== Material provided ==

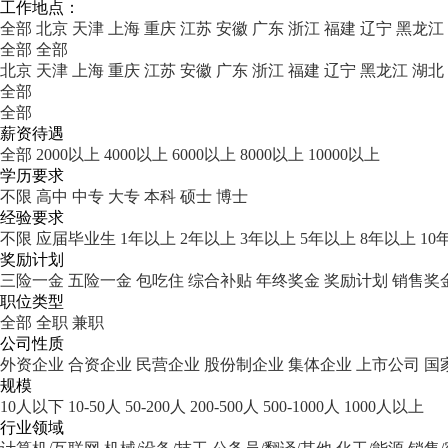
工作地点：
全部
北京
天津
上海
重庆
江苏
安徽
广东
浙江
福建
辽宁
黑龙江
全部
全部
北京
天津
上海
重庆
江苏
安徽
广东
浙江
福建
辽宁
黑龙江
湖北
全部
全部
薪资待遇
全部
2000以上
4000以上
6000以上
8000以上
10000以上
学历要求
不限
高中
中专
大专
本科
硕士
博士
经验要求
不限
应届毕业生
1年以上
2年以上
3年以上
5年以上
8年以上
10
奖励计划
三险一金
五险一金
包吃住
综合补贴
年终奖金
奖励计划
销售奖
职位类型
全部
全职
兼职
公司性质
外资企业
合资企业
民营企业
股份制企业
集体企业
上市公司
国
规模
10人以下
10-50人
50-200人
200-500人
500-1000人
1000人以上
行业领域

===

Task directions →
With the pictures omitted, print each line of the data above precisely as given.

Task response →
工作地点：
全部
北京
天津
上海
重庆
江苏
安徽
广东
浙江
福建
辽宁
黑龙江
全部
全部
北京
天津
上海
重庆
江苏
安徽
广东
浙江
福建
辽宁
黑龙江
湖北
全部
全部
薪资待遇
全部
2000以上
4000以上
6000以上
8000以上
10000以上
学历要求
不限
高中
中专
大专
本科
硕士
博士
经验要求
不限
应届毕业生
1年以上
2年以上
3年以上
5年以上
8年以上
10
奖励计划
三险一金
五险一金
包吃住
综合补贴
年终奖金
奖励计划
销售奖
职位类型
全部
全职
兼职
公司性质
外资企业
合资企业
民营企业
股份制企业
集体企业
上市公司
国
规模
10人以下
10-50人
50-200人
200-500人
500-1000人
1000人以上
行业领域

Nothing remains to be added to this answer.